Informatization and Intelligentization

The Chinese party-state is keenly aware of the transformative, value-laden role of information, and has always viewed the harnessing of information as fundamental to its power. It successfully – and against all expectations at the time – centrally steered the country’s entrance into the modern information age in the early 2000s, allowing for the gradual, widespread, and innovative spread of the internet while managing the political impact of its use. Initially linked to modernizing economic production, the term “informatization” (信息化) gradually became synonymous with a complete rethinking of how information technology would both penetrate and power economic, political and social development. This indicates a party-state that, rather than simply fearing information, fears even more the implications of not mastering it.

With the advent of new tools, informatization has proved crucial in the implementation of China’s modern surveillance state, with some observing that it is impossible to overstate informatization’s role in the development of public security intelligence over the past twenty years. With the introduction of artificial intelligence (AI), informatization has been joined by the newer “intelligentization”(智能化), with its corresponding augmentations and implications. Even the projection of capabilities that might not actually exist yet represents the logical development of longstanding CCP thinking on information, surveillance and social control, predating the advent of modern apps and social media.

As AI evolves and becomes seamlessly integrated into the normal functioning of society, it will become increasingly invisible – and thus, in societies that are not alert to its ramifications, increasingly open to abuse. Crucial questions about democratic rights and standards are correctly being asked and debated in democracies by policymakers, companies, developers, scholars and activists. China’s authoritarian system, however, restricts what type of questions are allowed to be asked about the praxis and governance of technology, who gets to ask those questions, and, ultimately, who decides. It is cause for concern when “standards for research on the latest technological frontiers are being set by a government that has always prioritized power over ethics,” writes physicist Yangyang Cheng. For technologies designed to both disappear into and dictate the rhythms of everyday life, the effect may be to imperceptibly manipulate debate and shape individual behaviors in an increasingly targeted way, buttressed by millions of data points that enable previously unimagined specificity. More than that, it will present those affected by CCP-guided AI enhancement – including not only Chinese citizens, but millions around the world who may be wittingly or unwittingly participating in Chinese government affiliated smart city projects – with an imperceptible fait accompli that subjects them to the standards of the CCP information ecosystem.

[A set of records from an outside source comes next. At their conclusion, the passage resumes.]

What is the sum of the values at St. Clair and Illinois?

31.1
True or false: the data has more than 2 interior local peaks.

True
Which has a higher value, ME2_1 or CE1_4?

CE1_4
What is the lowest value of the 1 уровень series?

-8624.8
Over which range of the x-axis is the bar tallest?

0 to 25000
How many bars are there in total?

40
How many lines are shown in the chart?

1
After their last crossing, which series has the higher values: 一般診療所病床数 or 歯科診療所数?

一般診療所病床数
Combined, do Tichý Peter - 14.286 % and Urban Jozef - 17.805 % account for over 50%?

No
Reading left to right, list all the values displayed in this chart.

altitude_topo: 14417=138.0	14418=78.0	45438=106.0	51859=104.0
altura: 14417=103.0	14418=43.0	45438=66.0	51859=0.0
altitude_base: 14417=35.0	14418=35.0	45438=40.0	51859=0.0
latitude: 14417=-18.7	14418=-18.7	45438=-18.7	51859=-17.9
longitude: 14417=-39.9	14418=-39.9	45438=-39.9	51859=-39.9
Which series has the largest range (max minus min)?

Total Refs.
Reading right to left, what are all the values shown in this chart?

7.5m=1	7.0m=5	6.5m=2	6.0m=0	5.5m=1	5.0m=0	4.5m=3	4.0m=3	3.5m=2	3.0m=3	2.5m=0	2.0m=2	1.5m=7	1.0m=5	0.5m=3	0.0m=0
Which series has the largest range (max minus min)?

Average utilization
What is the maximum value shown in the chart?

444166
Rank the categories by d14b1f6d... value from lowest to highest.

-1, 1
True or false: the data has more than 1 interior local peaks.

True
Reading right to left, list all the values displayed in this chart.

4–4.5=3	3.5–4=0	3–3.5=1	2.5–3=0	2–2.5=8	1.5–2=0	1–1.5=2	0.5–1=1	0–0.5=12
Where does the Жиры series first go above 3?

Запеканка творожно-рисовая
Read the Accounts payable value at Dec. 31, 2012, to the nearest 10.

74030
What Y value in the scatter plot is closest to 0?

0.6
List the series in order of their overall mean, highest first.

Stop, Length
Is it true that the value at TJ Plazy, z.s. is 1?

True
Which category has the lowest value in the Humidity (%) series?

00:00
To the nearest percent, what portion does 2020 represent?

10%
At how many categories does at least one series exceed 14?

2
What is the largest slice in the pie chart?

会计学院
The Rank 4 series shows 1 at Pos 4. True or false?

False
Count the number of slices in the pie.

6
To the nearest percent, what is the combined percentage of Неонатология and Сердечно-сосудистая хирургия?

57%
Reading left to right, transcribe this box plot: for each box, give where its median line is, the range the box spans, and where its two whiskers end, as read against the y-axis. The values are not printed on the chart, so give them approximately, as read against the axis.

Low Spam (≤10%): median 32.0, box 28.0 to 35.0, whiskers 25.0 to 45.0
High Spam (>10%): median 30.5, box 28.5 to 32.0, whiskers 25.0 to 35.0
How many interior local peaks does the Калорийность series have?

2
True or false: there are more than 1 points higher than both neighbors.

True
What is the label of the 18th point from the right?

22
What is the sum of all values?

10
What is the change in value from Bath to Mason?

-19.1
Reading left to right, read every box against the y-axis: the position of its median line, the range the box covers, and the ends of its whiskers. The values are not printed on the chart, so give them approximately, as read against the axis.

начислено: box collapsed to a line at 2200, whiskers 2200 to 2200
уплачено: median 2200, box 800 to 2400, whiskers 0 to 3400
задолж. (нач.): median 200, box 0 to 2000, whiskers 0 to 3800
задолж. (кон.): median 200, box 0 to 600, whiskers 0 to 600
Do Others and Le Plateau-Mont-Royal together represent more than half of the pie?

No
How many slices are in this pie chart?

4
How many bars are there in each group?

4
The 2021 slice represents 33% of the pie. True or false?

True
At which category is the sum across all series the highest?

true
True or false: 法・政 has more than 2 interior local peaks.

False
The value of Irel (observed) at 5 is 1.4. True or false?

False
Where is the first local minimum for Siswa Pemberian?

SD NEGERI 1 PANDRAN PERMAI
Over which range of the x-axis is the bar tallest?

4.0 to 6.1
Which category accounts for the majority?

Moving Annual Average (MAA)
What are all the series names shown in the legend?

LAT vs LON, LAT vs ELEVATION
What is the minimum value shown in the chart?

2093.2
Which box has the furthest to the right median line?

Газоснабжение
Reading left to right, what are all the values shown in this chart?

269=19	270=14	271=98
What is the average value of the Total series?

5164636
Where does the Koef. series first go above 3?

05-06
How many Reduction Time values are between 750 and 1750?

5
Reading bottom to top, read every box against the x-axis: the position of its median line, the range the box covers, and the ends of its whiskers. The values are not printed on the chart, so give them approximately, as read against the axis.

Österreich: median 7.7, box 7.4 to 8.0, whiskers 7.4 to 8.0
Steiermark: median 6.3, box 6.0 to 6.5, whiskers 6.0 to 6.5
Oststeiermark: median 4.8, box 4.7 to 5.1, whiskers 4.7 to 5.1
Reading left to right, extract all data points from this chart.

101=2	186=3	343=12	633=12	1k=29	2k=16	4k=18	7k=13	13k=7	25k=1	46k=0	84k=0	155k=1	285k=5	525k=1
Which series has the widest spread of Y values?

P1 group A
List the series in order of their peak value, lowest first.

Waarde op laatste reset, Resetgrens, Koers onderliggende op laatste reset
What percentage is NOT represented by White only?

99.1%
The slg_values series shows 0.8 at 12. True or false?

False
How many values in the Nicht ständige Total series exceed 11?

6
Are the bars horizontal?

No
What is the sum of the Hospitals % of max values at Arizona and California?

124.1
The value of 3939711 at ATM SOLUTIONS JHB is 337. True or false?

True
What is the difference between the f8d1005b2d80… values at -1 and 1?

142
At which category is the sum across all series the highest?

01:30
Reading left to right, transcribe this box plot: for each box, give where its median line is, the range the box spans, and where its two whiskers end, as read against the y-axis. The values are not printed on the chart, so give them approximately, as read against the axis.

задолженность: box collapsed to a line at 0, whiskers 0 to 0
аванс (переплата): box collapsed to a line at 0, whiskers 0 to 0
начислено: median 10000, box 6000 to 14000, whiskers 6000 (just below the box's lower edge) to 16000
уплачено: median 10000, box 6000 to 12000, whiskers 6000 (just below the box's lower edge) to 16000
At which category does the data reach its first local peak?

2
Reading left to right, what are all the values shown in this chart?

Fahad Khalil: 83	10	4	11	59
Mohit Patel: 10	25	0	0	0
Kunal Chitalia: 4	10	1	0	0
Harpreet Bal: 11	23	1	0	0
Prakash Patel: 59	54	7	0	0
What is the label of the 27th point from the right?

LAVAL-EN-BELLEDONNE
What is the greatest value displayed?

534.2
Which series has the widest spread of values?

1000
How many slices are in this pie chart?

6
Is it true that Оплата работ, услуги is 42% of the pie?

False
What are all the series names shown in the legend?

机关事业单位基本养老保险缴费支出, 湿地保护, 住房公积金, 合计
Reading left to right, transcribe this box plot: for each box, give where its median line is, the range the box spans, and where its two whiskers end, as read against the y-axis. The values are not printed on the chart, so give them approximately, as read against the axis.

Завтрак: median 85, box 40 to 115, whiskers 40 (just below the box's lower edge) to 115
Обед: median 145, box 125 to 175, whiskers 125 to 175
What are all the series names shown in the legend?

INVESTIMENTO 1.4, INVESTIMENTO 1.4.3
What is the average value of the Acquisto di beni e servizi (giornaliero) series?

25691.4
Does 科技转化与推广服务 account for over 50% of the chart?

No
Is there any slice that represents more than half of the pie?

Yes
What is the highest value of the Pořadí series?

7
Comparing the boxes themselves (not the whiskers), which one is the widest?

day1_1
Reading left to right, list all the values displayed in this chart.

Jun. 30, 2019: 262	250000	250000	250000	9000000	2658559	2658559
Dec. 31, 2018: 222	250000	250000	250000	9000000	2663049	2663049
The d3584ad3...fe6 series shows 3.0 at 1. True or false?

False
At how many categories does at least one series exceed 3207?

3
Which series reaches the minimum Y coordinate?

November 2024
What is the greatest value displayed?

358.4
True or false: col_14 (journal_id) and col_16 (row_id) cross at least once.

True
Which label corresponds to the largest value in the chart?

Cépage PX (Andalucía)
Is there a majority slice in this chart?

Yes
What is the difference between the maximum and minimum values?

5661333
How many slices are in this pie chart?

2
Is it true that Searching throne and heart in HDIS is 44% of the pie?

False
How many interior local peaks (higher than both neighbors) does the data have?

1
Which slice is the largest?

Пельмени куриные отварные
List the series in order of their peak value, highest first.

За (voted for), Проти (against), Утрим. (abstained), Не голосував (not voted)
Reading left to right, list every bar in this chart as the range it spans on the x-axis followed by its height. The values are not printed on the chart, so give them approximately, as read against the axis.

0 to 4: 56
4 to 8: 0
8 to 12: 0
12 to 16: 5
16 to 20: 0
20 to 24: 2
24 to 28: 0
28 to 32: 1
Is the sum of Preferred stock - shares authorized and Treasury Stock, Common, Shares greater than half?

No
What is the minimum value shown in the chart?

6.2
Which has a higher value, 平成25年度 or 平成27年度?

This is not only of relevance in the far future. To some extent, it is happening already, including with the platforms that are widespread within China and around the world. Existing platforms such as WeChat have become indispensable for Chinese citizens, providing the allure and convenience of deftly integrated communication, services and amenities – even as this convenience is backed by an equally seamless surveillance and censorship apparatus. With these platforms increasingly being used in Australia, Canada, and elsewhere for news, political communication and other purposes, it is imperative that users understand and interrogate these issues, not simply through the lens of consumer benefits, business models or economic competition, but through the prism of implications for rights and governance.